Box #5 stood on Eddie's counter submissive, but polite. I told Eddie of my spat with the FedEx drop-off center. It had won, could Eddie hold the package until FedEx delivery man came to pick it up? I realize I now resemble a sauna-lifting my arms in a 'Y' to show Eddie I was not a liar--but a few moments ago I wasn't pruned, but ready to look important at my desk job. Evidently, I remained a terrorist even without my White Kia because Eddie wasnt accommodating or understanding. Was there another FedEx drop off nearby? Eddie remained clueless so lack of options sent me to building number 2. I entered with the determination of a terrorist, but my façade was invisible here. With the look that told me my grenade was useless here, Security directed me toward the elevator for the drop-off. My elevator mantra was, 'please be bigger than your counterpart across the street, please be bigger than your counterpart across the street.'

FedEx drop off #2 was equally small and cunning. Unlike its cousin, it did, however, play nice--accepting Box #5 into temporary housing easily, leaving me so victorious that I really didn't care if my hair was matted to my skull, or my pits were permastained. I had delivered five packages to the FedEx drop off in one morning--before the boss had opened her eyes.

I knew I would have to give up my $2, and I had made peace with its departure. A silent Rosary prayer my Service Elevator Accent left me happy to give on a day when the universe had given me so much already. For the first time, I backed up the White Kia with pride. I put my crinkled dollar into Automated Teller, hoping that this she was more mature than the Automates I knew growing up, maybe she would accept any bill without judgment. My hoping proved fruitful, living in a recession left her without the luxury of choosiness. My four quarters slid into her cubbies--held like gnats that could flee between my thumb and pointer finger--I couldn't risk an escapee. Sadly, automated teller wasnt having my quarters today. She also refused any dimes and nickels, which I found floating around the White Kia.

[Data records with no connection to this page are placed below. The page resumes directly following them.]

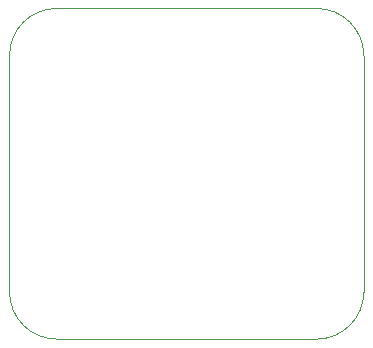
<source format=gbr>
G04 (created by PCBNEW (2013-07-07 BZR 4022)-stable) date 2014-02-06 11:32:22 PM*
%MOIN*%
G04 Gerber Fmt 3.4, Leading zero omitted, Abs format*
%FSLAX34Y34*%
G01*
G70*
G90*
G04 APERTURE LIST*
%ADD10C,0.00590551*%
%ADD11C,0.00393701*%
G04 APERTURE END LIST*
G54D10*
G54D11*
X20078Y-20866D02*
X11417Y-20866D01*
X11417Y-9842D02*
X20078Y-9842D01*
X20078Y-20866D02*
G75*
G03X21653Y-19291I0J1574D01*
G74*
G01*
X9842Y-19291D02*
G75*
G03X11417Y-20866I1574J0D01*
G74*
G01*
X11417Y-9842D02*
G75*
G03X9842Y-11417I0J-1574D01*
G74*
G01*
X21653Y-11417D02*
G75*
G03X20078Y-9842I-1574J0D01*
G74*
G01*
X9842Y-11417D02*
X9842Y-19291D01*
X21653Y-19291D02*
X21653Y-11417D01*
M02*

</source>
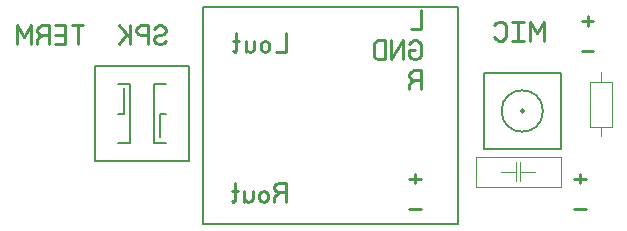
<source format=gbr>
%FSLAX34Y34*%
%MOMM*%
%LNSILK_TOP*%
G71*
G01*
%ADD10C, 0.200*%
%ADD11C, 0.286*%
%ADD12C, 0.100*%
%LPD*%
G54D10*
X-447450Y66500D02*
X-367450Y66500D01*
X-367450Y146500D01*
X-447450Y146500D01*
X-447450Y66500D01*
G54D10*
X-427450Y131500D02*
X-417450Y131500D01*
X-417450Y81500D01*
X-427450Y81500D01*
G54D10*
X-427450Y106500D02*
X-422450Y106500D01*
G54D10*
X-387450Y131500D02*
X-397450Y131500D01*
X-397450Y81500D01*
X-387450Y81500D01*
G54D10*
X-387450Y106500D02*
X-392450Y106500D01*
G54D10*
X-392450Y106500D02*
X-392450Y86500D01*
G54D10*
X-422450Y106500D02*
X-422450Y127775D01*
G54D10*
X-139700Y196850D02*
X-355600Y196850D01*
X-355600Y12700D01*
X-139700Y12700D01*
X-139700Y196850D01*
G54D11*
X-171450Y193800D02*
X-171450Y177800D01*
X-179850Y177800D01*
G54D11*
X-176250Y160400D02*
X-181050Y160400D01*
X-181050Y155400D01*
X-179850Y153400D01*
X-177450Y152400D01*
X-175050Y152400D01*
X-172650Y153400D01*
X-171450Y155400D01*
X-171450Y165400D01*
X-172650Y167400D01*
X-175050Y168400D01*
X-177450Y168400D01*
X-179850Y167400D01*
X-181050Y165400D01*
G54D11*
X-186650Y152400D02*
X-186650Y168400D01*
X-196250Y152400D01*
X-196250Y168400D01*
G54D11*
X-201850Y152400D02*
X-201850Y168400D01*
X-207850Y168400D01*
X-210250Y167400D01*
X-211450Y165400D01*
X-211450Y155400D01*
X-210250Y153400D01*
X-207850Y152400D01*
X-201850Y152400D01*
G54D11*
X-176250Y135000D02*
X-179850Y133000D01*
X-181050Y131000D01*
X-181050Y127000D01*
G54D11*
X-171450Y127000D02*
X-171450Y143000D01*
X-177450Y143000D01*
X-179850Y142000D01*
X-181050Y140000D01*
X-181050Y138000D01*
X-179850Y136000D01*
X-177450Y135000D01*
X-171450Y135000D01*
G54D11*
X-171450Y51450D02*
X-181050Y51450D01*
G54D11*
X-176250Y55450D02*
X-176250Y47450D01*
G54D11*
X-171450Y26050D02*
X-181050Y26050D01*
G54D11*
X-285750Y174750D02*
X-285750Y158750D01*
X-294150Y158750D01*
G54D11*
X-306950Y161150D02*
X-306950Y165150D01*
X-305750Y167150D01*
X-303350Y167750D01*
X-300950Y167150D01*
X-299750Y165150D01*
X-299750Y161150D01*
X-300950Y159150D01*
X-303350Y158750D01*
X-305750Y159150D01*
X-306950Y161150D01*
G54D11*
X-319750Y167750D02*
X-319750Y158750D01*
G54D11*
X-319750Y160750D02*
X-318550Y159150D01*
X-316150Y158750D01*
X-313750Y159150D01*
X-312550Y160750D01*
X-312550Y167750D01*
G54D11*
X-327750Y174750D02*
X-327750Y159750D01*
X-328950Y158750D01*
X-330150Y159150D01*
G54D11*
X-325350Y167750D02*
X-330150Y167750D01*
G54D11*
X-290550Y39750D02*
X-294150Y37750D01*
X-295350Y35750D01*
X-295350Y31750D01*
G54D11*
X-285750Y31750D02*
X-285750Y47750D01*
X-291750Y47750D01*
X-294150Y46750D01*
X-295350Y44750D01*
X-295350Y42750D01*
X-294150Y40750D01*
X-291750Y39750D01*
X-285750Y39750D01*
G54D11*
X-308150Y34150D02*
X-308150Y38150D01*
X-306950Y40150D01*
X-304550Y40750D01*
X-302150Y40150D01*
X-300950Y38150D01*
X-300950Y34150D01*
X-302150Y32150D01*
X-304550Y31750D01*
X-306950Y32150D01*
X-308150Y34150D01*
G54D11*
X-320950Y40750D02*
X-320950Y31750D01*
G54D11*
X-320950Y33750D02*
X-319750Y32150D01*
X-317350Y31750D01*
X-314950Y32150D01*
X-313750Y33750D01*
X-313750Y40750D01*
G54D11*
X-328950Y47750D02*
X-328950Y32750D01*
X-330150Y31750D01*
X-331350Y32150D01*
G54D11*
X-326550Y40750D02*
X-331350Y40750D01*
G54D11*
X-387350Y168099D02*
X-388550Y166099D01*
X-390950Y165099D01*
X-393350Y165099D01*
X-395750Y166099D01*
X-396950Y168099D01*
X-396950Y170099D01*
X-395750Y172099D01*
X-393350Y173099D01*
X-390950Y173099D01*
X-388550Y174099D01*
X-387350Y176099D01*
X-387350Y178099D01*
X-388550Y180099D01*
X-390950Y181099D01*
X-393350Y181099D01*
X-395750Y180099D01*
X-396950Y178099D01*
G54D11*
X-402550Y165099D02*
X-402550Y181099D01*
X-408550Y181099D01*
X-410950Y180099D01*
X-412150Y178099D01*
X-412150Y176099D01*
X-410950Y174099D01*
X-408550Y173099D01*
X-402550Y173099D01*
G54D11*
X-417750Y165099D02*
X-417750Y181099D01*
G54D11*
X-417750Y170099D02*
X-427350Y181099D01*
G54D11*
X-421350Y173099D02*
X-427350Y165099D01*
G54D11*
X-462000Y165100D02*
X-462000Y181100D01*
G54D11*
X-457200Y181100D02*
X-466800Y181100D01*
G54D11*
X-480800Y165100D02*
X-472400Y165100D01*
X-472400Y181100D01*
X-480800Y181100D01*
G54D11*
X-472400Y173100D02*
X-480800Y173100D01*
G54D11*
X-491200Y173100D02*
X-494800Y171100D01*
X-496000Y169100D01*
X-496000Y165100D01*
G54D11*
X-486400Y165100D02*
X-486400Y181100D01*
X-492400Y181100D01*
X-494800Y180100D01*
X-496000Y178100D01*
X-496000Y176100D01*
X-494800Y174100D01*
X-492400Y173100D01*
X-486400Y173100D01*
G54D11*
X-501600Y165100D02*
X-501600Y181100D01*
X-507600Y171100D01*
X-513600Y181100D01*
X-513600Y165100D01*
G54D11*
X-31750Y51450D02*
X-41350Y51450D01*
G54D11*
X-36550Y55450D02*
X-36550Y47450D01*
G54D11*
X-31750Y26050D02*
X-41350Y26050D01*
G54D11*
X-66676Y168275D02*
X-66676Y184275D01*
X-72676Y174275D01*
X-78676Y184275D01*
X-78676Y168275D01*
G54D11*
X-84276Y168275D02*
X-93876Y168275D01*
G54D11*
X-89076Y168275D02*
X-89076Y184275D01*
G54D11*
X-84276Y184275D02*
X-93876Y184275D01*
G54D11*
X-109076Y171275D02*
X-107876Y169275D01*
X-105476Y168275D01*
X-103076Y168275D01*
X-100676Y169275D01*
X-99476Y171275D01*
X-99476Y181275D01*
X-100676Y183275D01*
X-103076Y184275D01*
X-105476Y184275D01*
X-107876Y183275D01*
X-109076Y181275D01*
G54D12*
X-9550Y133300D02*
X-28550Y133300D01*
X-28550Y95300D01*
X-9550Y95300D01*
X-9550Y133300D01*
G54D12*
X-19050Y133400D02*
X-19050Y141300D01*
G54D12*
X-19050Y95300D02*
X-19050Y87400D01*
G54D10*
X-118000Y76150D02*
X-53000Y76150D01*
X-53000Y141150D01*
X-118000Y141150D01*
X-118000Y76150D01*
G54D10*
G75*
G01X-103000Y108650D02*
G03X-103000Y108650I17500J0D01*
G01*
G54D10*
G75*
G01X-87000Y108650D02*
G03X-87000Y108650I1500J0D01*
G01*
G54D12*
X-53100Y69850D02*
X-53100Y44450D01*
X-124700Y44450D01*
X-124700Y69850D01*
X-53100Y69850D01*
G54D12*
X-87300Y65150D02*
X-87300Y49150D01*
G54D12*
X-90500Y65150D02*
X-90500Y49150D01*
G54D12*
X-74600Y57150D02*
X-87300Y57150D01*
G54D12*
X-90500Y57150D02*
X-103200Y57150D01*
G54D11*
X-25401Y184800D02*
X-35001Y184800D01*
G54D11*
X-30201Y188800D02*
X-30201Y180800D01*
G54D11*
X-25401Y159400D02*
X-35001Y159400D01*
M02*

</source>
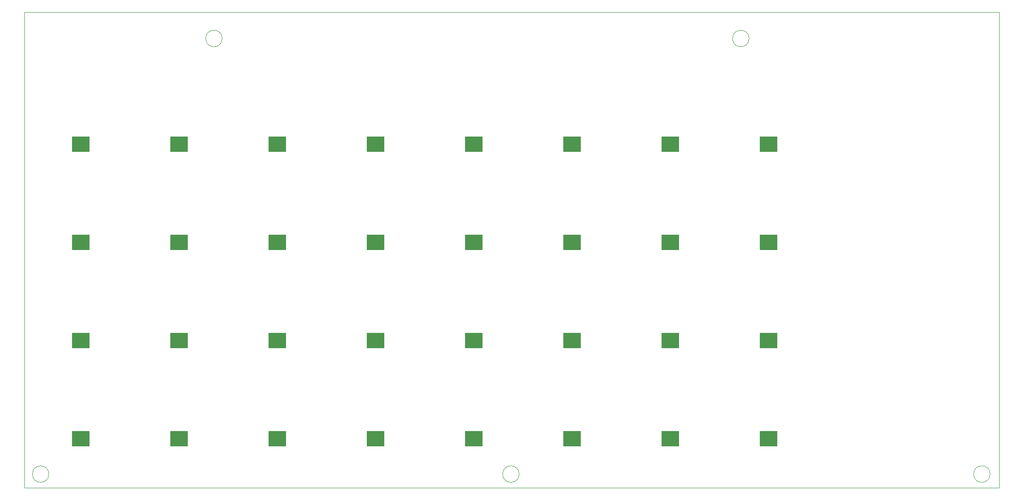
<source format=gm1>
%TF.GenerationSoftware,KiCad,Pcbnew,(6.0.8)*%
%TF.CreationDate,2023-01-16T16:58:48+01:00*%
%TF.ProjectId,The Macruwu 2.0,54686520-4d61-4637-9275-777520322e30,rev?*%
%TF.SameCoordinates,Original*%
%TF.FileFunction,Profile,NP*%
%FSLAX46Y46*%
G04 Gerber Fmt 4.6, Leading zero omitted, Abs format (unit mm)*
G04 Created by KiCad (PCBNEW (6.0.8)) date 2023-01-16 16:58:48*
%MOMM*%
%LPD*%
G01*
G04 APERTURE LIST*
%TA.AperFunction,Profile*%
%ADD10C,0.100000*%
%TD*%
G04 APERTURE END LIST*
D10*
X155194000Y-121412000D02*
G75*
G03*
X155194000Y-121412000I-1600000J0D01*
G01*
X199771000Y-36881000D02*
G75*
G03*
X199771000Y-36881000I-1600000J0D01*
G01*
X97612000Y-36881000D02*
G75*
G03*
X97612000Y-36881000I-1600000J0D01*
G01*
X64008000Y-121412000D02*
G75*
G03*
X64008000Y-121412000I-1600000J0D01*
G01*
X246507000Y-121412000D02*
G75*
G03*
X246507000Y-121412000I-1600000J0D01*
G01*
X59309000Y-31750000D02*
X248285000Y-31750000D01*
X248285000Y-31750000D02*
X248285000Y-124079000D01*
X248285000Y-124079000D02*
X59309000Y-124079000D01*
X59309000Y-124079000D02*
X59309000Y-31750000D01*
%TO.C,U3*%
G36*
X106606000Y-55905000D02*
G01*
X110006000Y-55905000D01*
X110006000Y-58905000D01*
X106606000Y-58905000D01*
X106606000Y-55905000D01*
G37*
%TO.C,U15*%
G36*
X182806000Y-74955000D02*
G01*
X186206000Y-74955000D01*
X186206000Y-77955000D01*
X182806000Y-77955000D01*
X182806000Y-74955000D01*
G37*
%TO.C,U14*%
G36*
X163756000Y-74955000D02*
G01*
X167156000Y-74955000D01*
X167156000Y-77955000D01*
X163756000Y-77955000D01*
X163756000Y-74955000D01*
G37*
%TO.C,U8*%
G36*
X201856000Y-55905000D02*
G01*
X205256000Y-55905000D01*
X205256000Y-58905000D01*
X201856000Y-58905000D01*
X201856000Y-55905000D01*
G37*
%TO.C,U5*%
G36*
X144706000Y-55905000D02*
G01*
X148106000Y-55905000D01*
X148106000Y-58905000D01*
X144706000Y-58905000D01*
X144706000Y-55905000D01*
G37*
%TO.C,U22*%
G36*
X163756000Y-94005000D02*
G01*
X167156000Y-94005000D01*
X167156000Y-97005000D01*
X163756000Y-97005000D01*
X163756000Y-94005000D01*
G37*
%TO.C,U16*%
G36*
X201856000Y-74955000D02*
G01*
X205256000Y-74955000D01*
X205256000Y-77955000D01*
X201856000Y-77955000D01*
X201856000Y-74955000D01*
G37*
%TO.C,U18*%
G36*
X87556000Y-94005000D02*
G01*
X90956000Y-94005000D01*
X90956000Y-97005000D01*
X87556000Y-97005000D01*
X87556000Y-94005000D01*
G37*
%TO.C,U28*%
G36*
X125656000Y-113055000D02*
G01*
X129056000Y-113055000D01*
X129056000Y-116055000D01*
X125656000Y-116055000D01*
X125656000Y-113055000D01*
G37*
%TO.C,U17*%
G36*
X68506000Y-94005000D02*
G01*
X71906000Y-94005000D01*
X71906000Y-97005000D01*
X68506000Y-97005000D01*
X68506000Y-94005000D01*
G37*
%TO.C,U20*%
G36*
X125656000Y-94005000D02*
G01*
X129056000Y-94005000D01*
X129056000Y-97005000D01*
X125656000Y-97005000D01*
X125656000Y-94005000D01*
G37*
%TO.C,U32*%
G36*
X201856000Y-113055000D02*
G01*
X205256000Y-113055000D01*
X205256000Y-116055000D01*
X201856000Y-116055000D01*
X201856000Y-113055000D01*
G37*
%TO.C,U2*%
G36*
X87556000Y-55905000D02*
G01*
X90956000Y-55905000D01*
X90956000Y-58905000D01*
X87556000Y-58905000D01*
X87556000Y-55905000D01*
G37*
%TO.C,U9*%
G36*
X68506000Y-74955000D02*
G01*
X71906000Y-74955000D01*
X71906000Y-77955000D01*
X68506000Y-77955000D01*
X68506000Y-74955000D01*
G37*
%TO.C,U10*%
G36*
X87556000Y-74955000D02*
G01*
X90956000Y-74955000D01*
X90956000Y-77955000D01*
X87556000Y-77955000D01*
X87556000Y-74955000D01*
G37*
%TO.C,U29*%
G36*
X144706000Y-113055000D02*
G01*
X148106000Y-113055000D01*
X148106000Y-116055000D01*
X144706000Y-116055000D01*
X144706000Y-113055000D01*
G37*
%TO.C,U25*%
G36*
X68506000Y-113055000D02*
G01*
X71906000Y-113055000D01*
X71906000Y-116055000D01*
X68506000Y-116055000D01*
X68506000Y-113055000D01*
G37*
%TO.C,U23*%
G36*
X182806000Y-94005000D02*
G01*
X186206000Y-94005000D01*
X186206000Y-97005000D01*
X182806000Y-97005000D01*
X182806000Y-94005000D01*
G37*
%TO.C,U31*%
G36*
X182806000Y-113055000D02*
G01*
X186206000Y-113055000D01*
X186206000Y-116055000D01*
X182806000Y-116055000D01*
X182806000Y-113055000D01*
G37*
%TO.C,U6*%
G36*
X163756000Y-55905000D02*
G01*
X167156000Y-55905000D01*
X167156000Y-58905000D01*
X163756000Y-58905000D01*
X163756000Y-55905000D01*
G37*
%TO.C,U12*%
G36*
X125656000Y-74955000D02*
G01*
X129056000Y-74955000D01*
X129056000Y-77955000D01*
X125656000Y-77955000D01*
X125656000Y-74955000D01*
G37*
%TO.C,U4*%
G36*
X125656000Y-55905000D02*
G01*
X129056000Y-55905000D01*
X129056000Y-58905000D01*
X125656000Y-58905000D01*
X125656000Y-55905000D01*
G37*
%TO.C,U7*%
G36*
X182806000Y-55905000D02*
G01*
X186206000Y-55905000D01*
X186206000Y-58905000D01*
X182806000Y-58905000D01*
X182806000Y-55905000D01*
G37*
%TO.C,U19*%
G36*
X106606000Y-94005000D02*
G01*
X110006000Y-94005000D01*
X110006000Y-97005000D01*
X106606000Y-97005000D01*
X106606000Y-94005000D01*
G37*
%TO.C,U30*%
G36*
X163756000Y-113055000D02*
G01*
X167156000Y-113055000D01*
X167156000Y-116055000D01*
X163756000Y-116055000D01*
X163756000Y-113055000D01*
G37*
%TO.C,U1*%
G36*
X68506000Y-55905000D02*
G01*
X71906000Y-55905000D01*
X71906000Y-58905000D01*
X68506000Y-58905000D01*
X68506000Y-55905000D01*
G37*
%TO.C,U11*%
G36*
X106606000Y-74955000D02*
G01*
X110006000Y-74955000D01*
X110006000Y-77955000D01*
X106606000Y-77955000D01*
X106606000Y-74955000D01*
G37*
%TO.C,U26*%
G36*
X87556000Y-113055000D02*
G01*
X90956000Y-113055000D01*
X90956000Y-116055000D01*
X87556000Y-116055000D01*
X87556000Y-113055000D01*
G37*
%TO.C,U24*%
G36*
X201856000Y-94005000D02*
G01*
X205256000Y-94005000D01*
X205256000Y-97005000D01*
X201856000Y-97005000D01*
X201856000Y-94005000D01*
G37*
%TO.C,U21*%
G36*
X144706000Y-94005000D02*
G01*
X148106000Y-94005000D01*
X148106000Y-97005000D01*
X144706000Y-97005000D01*
X144706000Y-94005000D01*
G37*
%TO.C,U27*%
G36*
X106606000Y-113055000D02*
G01*
X110006000Y-113055000D01*
X110006000Y-116055000D01*
X106606000Y-116055000D01*
X106606000Y-113055000D01*
G37*
%TO.C,U13*%
G36*
X144706000Y-74955000D02*
G01*
X148106000Y-74955000D01*
X148106000Y-77955000D01*
X144706000Y-77955000D01*
X144706000Y-74955000D01*
G37*
%TD*%
M02*

</source>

I resorted to pennies, but she rejected these too. I was under the impression that by killing her with kindness, her stupid, limp arm would lift so I fed more and more coins into Automated so she would free me and let me go to work. She had nixed recognition of coins, silver or copper, she only recognized print now. I looked around for Lew, the nice security man, who assured me that my first ten minutes were free. I found Homeless Man instead. It's freezing, Homeless Man is trying his best to help me with Automated--but can do nothing to appease her. Each pressed button receives an Insert Coin reply. An Insert Coin reply that neither of us can respond to because he's homeless and I'm sweating. Then, Santa comes to town and Homeless Man pulls out a dollar bill from his shirt. A dollar bill that I will never be able to repay, a dollar bill I couldn't say 'no' to, and one that I will be thankful for daily until I die. Was I really accepting a dollar bill from a Homeless Man? Yes. Would I repay him? I will repay every Homeless Man I see, with the hopes that my dollar will one day make it back to the Homeless Man, who made my day, the one who let me continue my legacy of waitress failure, and most importantly, the one who let me kick Box #4 and #5 in the ass, and prove to my boss that yes, I could deliver FedEx packages.